L'idéal moderne de liberté, l'affranchissement de la tradition pour mener sa vie propre et pour être soi-même; comment cela a-t-il pu déchoir en liberté de choisir le lieu de ses prochaines vacances?
Les questions de fond - la vie telle qu'on aimerait vraiment la vivre, le sens d'une existence humaine - disparaissent de l'horizon.

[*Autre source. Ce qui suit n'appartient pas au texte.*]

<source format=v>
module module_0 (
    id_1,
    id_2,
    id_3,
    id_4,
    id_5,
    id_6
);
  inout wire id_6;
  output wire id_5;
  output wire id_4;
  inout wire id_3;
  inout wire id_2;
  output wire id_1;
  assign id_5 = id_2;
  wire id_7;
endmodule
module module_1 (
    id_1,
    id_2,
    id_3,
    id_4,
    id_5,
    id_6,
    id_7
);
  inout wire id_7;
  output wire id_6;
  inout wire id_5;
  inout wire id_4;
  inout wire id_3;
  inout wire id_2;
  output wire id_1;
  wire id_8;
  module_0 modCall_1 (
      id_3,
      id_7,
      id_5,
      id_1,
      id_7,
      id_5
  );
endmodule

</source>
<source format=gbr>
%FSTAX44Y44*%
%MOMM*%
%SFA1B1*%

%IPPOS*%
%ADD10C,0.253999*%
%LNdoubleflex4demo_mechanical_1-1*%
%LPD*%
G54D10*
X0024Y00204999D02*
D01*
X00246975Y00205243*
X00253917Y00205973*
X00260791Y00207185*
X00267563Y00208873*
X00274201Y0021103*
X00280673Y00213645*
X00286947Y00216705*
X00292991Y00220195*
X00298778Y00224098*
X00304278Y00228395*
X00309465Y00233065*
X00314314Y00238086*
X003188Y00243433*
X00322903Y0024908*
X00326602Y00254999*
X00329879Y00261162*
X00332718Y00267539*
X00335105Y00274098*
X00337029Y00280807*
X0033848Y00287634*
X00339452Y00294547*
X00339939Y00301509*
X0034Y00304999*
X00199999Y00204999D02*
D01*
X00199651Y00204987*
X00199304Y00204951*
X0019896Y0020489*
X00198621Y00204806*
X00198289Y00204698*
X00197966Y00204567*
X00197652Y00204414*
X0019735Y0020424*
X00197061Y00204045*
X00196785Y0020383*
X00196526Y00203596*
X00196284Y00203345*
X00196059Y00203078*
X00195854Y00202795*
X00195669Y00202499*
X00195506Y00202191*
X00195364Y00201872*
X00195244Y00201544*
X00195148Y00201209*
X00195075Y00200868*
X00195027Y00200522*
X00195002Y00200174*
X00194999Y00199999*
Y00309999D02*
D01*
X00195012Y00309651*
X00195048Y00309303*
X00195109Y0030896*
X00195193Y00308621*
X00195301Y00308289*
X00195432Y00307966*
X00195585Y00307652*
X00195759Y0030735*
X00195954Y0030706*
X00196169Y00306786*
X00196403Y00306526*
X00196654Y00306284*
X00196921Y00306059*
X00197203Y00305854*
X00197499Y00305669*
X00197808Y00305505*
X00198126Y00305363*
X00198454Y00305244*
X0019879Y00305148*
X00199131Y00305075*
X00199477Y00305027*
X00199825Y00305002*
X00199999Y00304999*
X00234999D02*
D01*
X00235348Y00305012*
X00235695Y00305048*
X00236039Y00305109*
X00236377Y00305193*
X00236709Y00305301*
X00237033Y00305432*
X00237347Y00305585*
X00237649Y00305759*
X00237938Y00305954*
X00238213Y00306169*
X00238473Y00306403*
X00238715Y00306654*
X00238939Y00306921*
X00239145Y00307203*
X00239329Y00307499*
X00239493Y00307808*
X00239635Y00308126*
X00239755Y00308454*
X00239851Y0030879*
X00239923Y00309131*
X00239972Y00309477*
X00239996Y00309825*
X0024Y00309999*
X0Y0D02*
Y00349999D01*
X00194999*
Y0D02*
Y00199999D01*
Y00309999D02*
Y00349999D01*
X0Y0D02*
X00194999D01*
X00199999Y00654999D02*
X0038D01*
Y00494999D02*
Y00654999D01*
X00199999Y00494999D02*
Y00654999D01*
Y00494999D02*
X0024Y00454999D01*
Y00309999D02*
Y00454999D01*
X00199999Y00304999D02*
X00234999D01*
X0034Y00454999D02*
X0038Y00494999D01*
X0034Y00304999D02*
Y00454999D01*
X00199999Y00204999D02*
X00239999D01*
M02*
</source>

Comment en sommes-nous arrivés à cette insignifiance? Comment avons-nous pu à ce point nous fourvoyer? La chose paraît si incompréhensible qu'elle nous invite à parcourir à nouveau le chemin, comme lorsqu'on a perdu ses clés et qu'on repasse dans sa tête faits et gestes pour se souvenir où on les a posées. Alors on se heurte à ce fait massif: la science moderne a peu à peu capté l'essentiel des forces spirituelles et matérielles de la culture occidentale. Mais pourquoi l'Europe s'est-elle lancée à corps perdu dans l'aventure scientifique, du temps où la science ne servait pratiquement à rien? Pourquoi Pascal, plein d'éloignement pour la science après sa conversion, reprit sous l'empire d'une rage de dents l'étude de la cycloïde? Pourquoi Rousseau, à Venise, fit fiasco auprès de la prostituée Julietta au téton manquant, et pourquoi celle-ci lui conseilla de faire des mathématiques?

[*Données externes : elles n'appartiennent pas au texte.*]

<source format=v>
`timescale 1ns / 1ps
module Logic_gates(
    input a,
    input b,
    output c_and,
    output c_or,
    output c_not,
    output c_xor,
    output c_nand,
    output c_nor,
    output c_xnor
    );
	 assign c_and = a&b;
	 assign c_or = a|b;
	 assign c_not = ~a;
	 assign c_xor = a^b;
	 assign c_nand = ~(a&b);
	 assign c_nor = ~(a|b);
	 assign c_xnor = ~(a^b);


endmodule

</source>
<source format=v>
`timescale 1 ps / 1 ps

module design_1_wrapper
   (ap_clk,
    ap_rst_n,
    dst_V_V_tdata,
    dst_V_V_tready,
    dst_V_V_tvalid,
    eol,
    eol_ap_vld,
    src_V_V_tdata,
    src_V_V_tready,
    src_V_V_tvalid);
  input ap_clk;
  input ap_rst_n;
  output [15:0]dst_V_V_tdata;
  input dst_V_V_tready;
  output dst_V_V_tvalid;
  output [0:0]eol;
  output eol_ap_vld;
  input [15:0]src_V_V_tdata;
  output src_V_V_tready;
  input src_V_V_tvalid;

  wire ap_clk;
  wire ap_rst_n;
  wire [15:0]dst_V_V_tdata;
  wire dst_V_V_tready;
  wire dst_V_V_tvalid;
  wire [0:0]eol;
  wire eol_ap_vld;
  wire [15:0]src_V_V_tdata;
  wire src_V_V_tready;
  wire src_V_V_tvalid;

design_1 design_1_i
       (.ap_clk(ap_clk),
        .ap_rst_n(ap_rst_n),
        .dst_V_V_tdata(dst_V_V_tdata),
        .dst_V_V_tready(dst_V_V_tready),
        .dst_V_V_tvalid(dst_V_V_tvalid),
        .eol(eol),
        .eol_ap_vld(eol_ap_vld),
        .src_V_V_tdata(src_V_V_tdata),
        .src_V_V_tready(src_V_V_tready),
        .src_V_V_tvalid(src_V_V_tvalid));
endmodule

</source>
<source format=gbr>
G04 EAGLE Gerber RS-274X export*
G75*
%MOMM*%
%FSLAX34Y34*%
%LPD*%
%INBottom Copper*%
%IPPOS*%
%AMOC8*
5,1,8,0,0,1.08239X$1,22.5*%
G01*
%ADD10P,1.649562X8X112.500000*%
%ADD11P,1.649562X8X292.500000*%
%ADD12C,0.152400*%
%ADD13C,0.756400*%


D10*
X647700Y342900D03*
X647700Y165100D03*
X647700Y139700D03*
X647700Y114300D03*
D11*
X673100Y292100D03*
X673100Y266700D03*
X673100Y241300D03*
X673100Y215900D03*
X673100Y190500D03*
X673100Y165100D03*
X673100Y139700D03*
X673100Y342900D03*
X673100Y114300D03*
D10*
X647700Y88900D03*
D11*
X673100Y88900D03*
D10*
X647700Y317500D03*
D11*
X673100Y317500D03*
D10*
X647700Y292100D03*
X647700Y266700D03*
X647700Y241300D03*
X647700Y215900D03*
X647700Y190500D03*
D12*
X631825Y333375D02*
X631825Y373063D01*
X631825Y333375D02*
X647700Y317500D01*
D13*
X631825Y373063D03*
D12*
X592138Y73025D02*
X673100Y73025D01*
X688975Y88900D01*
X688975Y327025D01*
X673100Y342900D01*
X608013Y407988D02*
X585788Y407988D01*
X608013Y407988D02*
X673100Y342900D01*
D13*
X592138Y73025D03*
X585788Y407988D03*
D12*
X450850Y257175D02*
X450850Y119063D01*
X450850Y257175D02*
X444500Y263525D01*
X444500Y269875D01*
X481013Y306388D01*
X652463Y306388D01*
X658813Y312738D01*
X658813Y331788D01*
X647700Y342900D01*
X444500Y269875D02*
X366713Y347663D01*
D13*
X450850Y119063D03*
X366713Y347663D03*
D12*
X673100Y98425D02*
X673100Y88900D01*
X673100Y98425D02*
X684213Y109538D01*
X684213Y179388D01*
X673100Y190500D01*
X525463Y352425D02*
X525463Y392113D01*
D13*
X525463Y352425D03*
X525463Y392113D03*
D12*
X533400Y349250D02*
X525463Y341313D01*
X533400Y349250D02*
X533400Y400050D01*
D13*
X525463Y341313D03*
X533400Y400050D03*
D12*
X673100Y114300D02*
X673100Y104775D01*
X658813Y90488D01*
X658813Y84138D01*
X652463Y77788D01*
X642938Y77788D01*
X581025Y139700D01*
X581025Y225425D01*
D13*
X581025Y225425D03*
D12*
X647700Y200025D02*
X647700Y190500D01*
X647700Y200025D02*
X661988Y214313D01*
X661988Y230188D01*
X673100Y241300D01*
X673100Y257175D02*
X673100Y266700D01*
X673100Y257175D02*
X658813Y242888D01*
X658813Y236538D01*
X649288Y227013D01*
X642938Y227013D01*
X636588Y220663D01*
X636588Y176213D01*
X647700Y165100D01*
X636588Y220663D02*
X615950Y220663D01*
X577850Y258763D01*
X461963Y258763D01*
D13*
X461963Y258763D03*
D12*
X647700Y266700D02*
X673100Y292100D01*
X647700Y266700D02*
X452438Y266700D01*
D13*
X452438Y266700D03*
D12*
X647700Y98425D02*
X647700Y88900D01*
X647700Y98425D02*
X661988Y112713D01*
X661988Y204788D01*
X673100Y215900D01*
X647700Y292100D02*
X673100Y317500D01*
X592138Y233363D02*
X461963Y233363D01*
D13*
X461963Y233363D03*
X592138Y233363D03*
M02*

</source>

Pour quelle raison, aujourd'hui, certains biologistes tiennent si fort à ce que l'homme soit une simple machine à survie pour ses gènes, ou une machine neuronale. Quels sont les rapports ambigus entre l'individu autonome, libre, et la pensée objectivante qui nie son autonomie et sa liberté? Que demande-t-on ultimement à la science?
C'est de telles questions que ce livre, en suivant pas à pas l'itinéraire de l'égarement, cherche à répondre.